= EXERCISE REQUIREMENTS =
• A. From the essay on Shabtai Zvi, reproduce the passage from "In Egypt in" up to and including "the Holy Land." word for word.
• B. Condense the paragraph of the essay on Shabtai Zvi that begins "He was born on the Ninth of Av" into a short bulleted list, keeping its main facts.

──────── EXCERPTED TEXT ────────

Another False Messiah

The fast on the Ninth of Av, Tisha B’Av, commemorates both the Babylonian and the Roman destructions of Jerusalem and the First Temple, in 586 BCE and then in 70 CE. The mourning for these cataclysmic losses affected law, lore, and the psychology of Jews no matter where they were exiled. Anyone who thinks Zionism is a response to the Holocaust is just an ignorant fool.

The dream of returning to the Land of Israel and rebuilding Jerusalem became positively obsessive as reflected in our liturgy. Not a generation went by without pilgrimage and settlement, however small. Regardless of how well or badly Jews were integrated into their host societies, from Nachmanides and Yehudah Halevy to Alroi, from Spain in the West to Persia in the East, each generation produced its rabbis and messiahs who tried to return to Zion.

Of these, one of the most colorful was Shabtai Zvi. He was born in Izmir and lived from 1626 to 1676. He captured the imagination and support of a whole generation of Jews across the world. His conversion to Islam was such a profound shock that it took years to overcome and was a major cause both of the suppression of mysticism and the obsessive defensivism that still characterizes much of Orthodoxy.

Scholars from Gershom Scholem to Moshe Idel have argued about the man and his message and about whether he was a genuine mystic, a charlatan, a brilliant pretender, or simply sick. Perhaps he was all of these. But I believe one should look at him through the prism of Zion.

He was born on the Ninth of Av. This in itself, in a credulous world, would have been a significant omen. He came from a prominent family in Izmir and was a prodigy. But he was also a rebel against what he saw as the oppressive rigidity and conformism of the Jewish community. His interest in Kabbalah led him to challenge the prevailing orthodoxy. So he set off, or was encouraged to leave, on a tour of Greece and Turkey, in which he sought out mystical teachers of different traditions. Wherever he ended up, his antinomian, charismatic personality led to ideological conflict and clashes. The more he was rejected the more outlandish his challenges to the law and authority.

In Egypt in 1662, he met the celebrated scholar and merchant Rafael Yosef Chelebi. Chelebi had done a lot to settle refugees from Iberia, and now he was concerned about the large numbers of Eastern Europeans displaced by the terrible ( in Ukraine today he’s a hero) Bogdan Chmielnicki massacres of 1648 and the Catholic reprisals. The Sephardi communities of the Mediterranean were not that happy to be inundated with what they considered unwashed, Ashkenazi peasants. Chelebi had an interest in encouraging as many as possible to resettle in the Holy Land.

──────── PROVIDED MATERIAL ────────

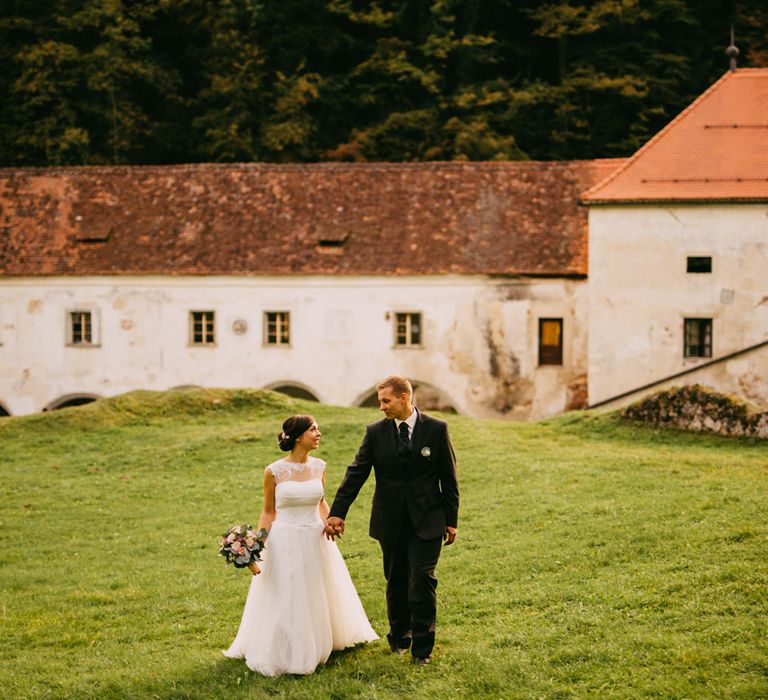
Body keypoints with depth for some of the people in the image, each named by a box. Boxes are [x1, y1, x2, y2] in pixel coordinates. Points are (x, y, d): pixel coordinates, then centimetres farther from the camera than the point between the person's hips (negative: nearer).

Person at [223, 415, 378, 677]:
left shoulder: (319, 466, -1)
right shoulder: (274, 471, -11)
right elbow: (268, 512, -3)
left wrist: (328, 520, -3)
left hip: (316, 540, 4)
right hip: (285, 543, -4)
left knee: (317, 599, 16)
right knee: (284, 602, 6)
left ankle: (317, 646, 37)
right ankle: (284, 653, 25)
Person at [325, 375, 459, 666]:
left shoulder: (436, 429, -4)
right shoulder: (376, 432, 0)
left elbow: (449, 477, 1)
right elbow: (355, 474, 0)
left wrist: (451, 520, 1)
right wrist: (337, 512, -5)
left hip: (427, 521, -2)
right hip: (390, 522, 2)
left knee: (422, 581, -7)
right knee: (396, 583, 12)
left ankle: (422, 646, 4)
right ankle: (399, 637, 30)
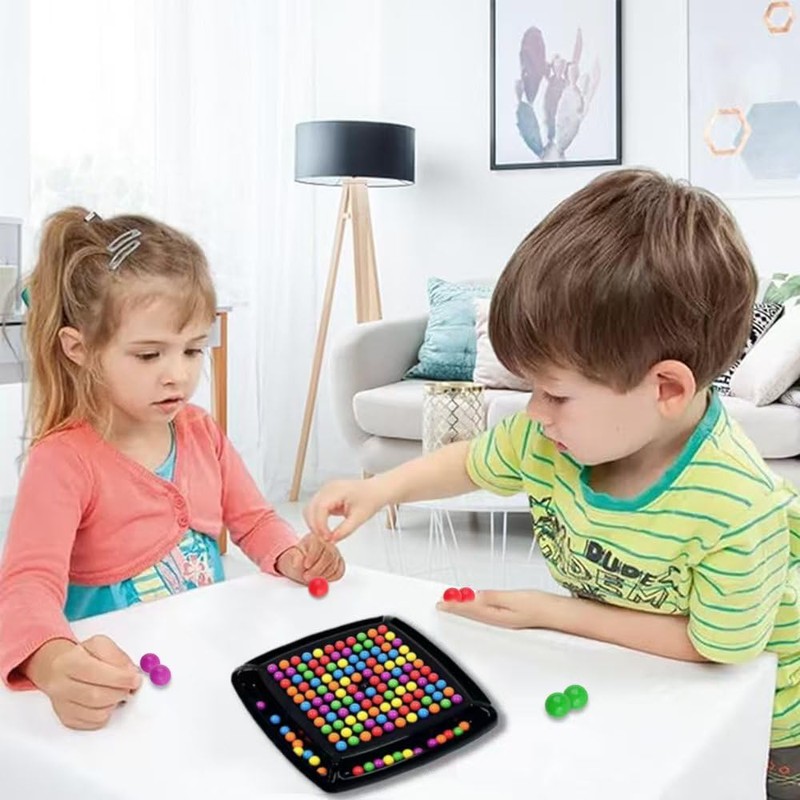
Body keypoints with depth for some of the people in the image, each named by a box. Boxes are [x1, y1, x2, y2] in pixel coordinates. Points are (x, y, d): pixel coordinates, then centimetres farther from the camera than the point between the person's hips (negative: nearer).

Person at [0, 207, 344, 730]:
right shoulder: (63, 459, -16)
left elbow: (253, 520, 13)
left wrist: (291, 558, -9)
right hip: (117, 686, -4)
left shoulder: (202, 432, 3)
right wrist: (54, 664, -49)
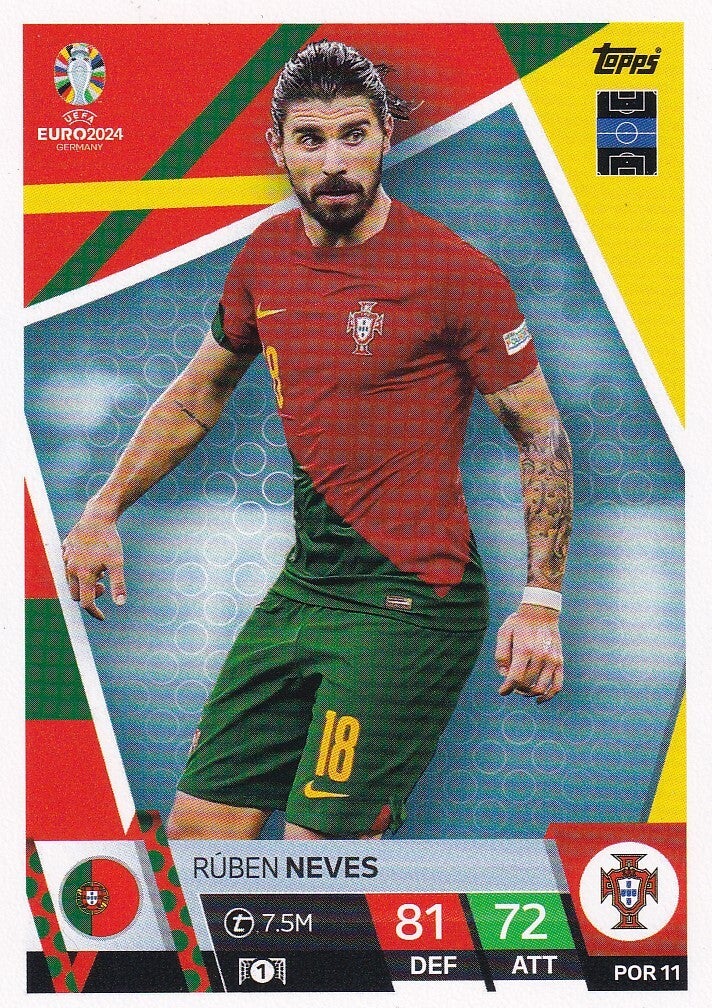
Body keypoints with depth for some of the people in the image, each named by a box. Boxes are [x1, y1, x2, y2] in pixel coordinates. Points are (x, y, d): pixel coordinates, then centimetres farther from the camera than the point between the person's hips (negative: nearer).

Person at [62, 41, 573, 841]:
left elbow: (542, 432, -4)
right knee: (198, 828, 10)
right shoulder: (266, 255, 6)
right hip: (302, 585, 7)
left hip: (407, 601, -6)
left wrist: (542, 602, -9)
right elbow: (197, 396, 20)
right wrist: (104, 510, 16)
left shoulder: (455, 270, -11)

────────

= ANSWERS IN ORDER =
• A.
In Egypt in 1662, he met the celebrated scholar and merchant Rafael Yosef Chelebi. Chelebi had done a lot to settle refugees from Iberia, and now he was concerned about the large numbers of Eastern Europeans displaced by the terrible ( in Ukraine today he’s a hero) Bogdan Chmielnicki massacres of 1648 and the Catholic reprisals. The Sephardi communities of the Mediterranean were not that happy to be inundated with what they considered unwashed, Ashkenazi peasants. Chelebi had an interest in encouraging as many as possible to resettle in the Holy Land.

• B.
- Born on the Ninth of Av, a significant omen in a credulous world
- Came from a prominent Izmir family and was a prodigy
- Rebelled against what he saw as the oppressive rigidity and conformism of the Jewish community
- His interest in Kabbalah led him to challenge the prevailing orthodoxy
- Set off, or was encouraged to leave, on a tour of Greece and Turkey, seeking mystical teachers of different traditions
- His antinomian, charismatic personality caused ideological conflict and clashes wherever he went
- The more he was rejected, the more outlandish his challenges to law and authority became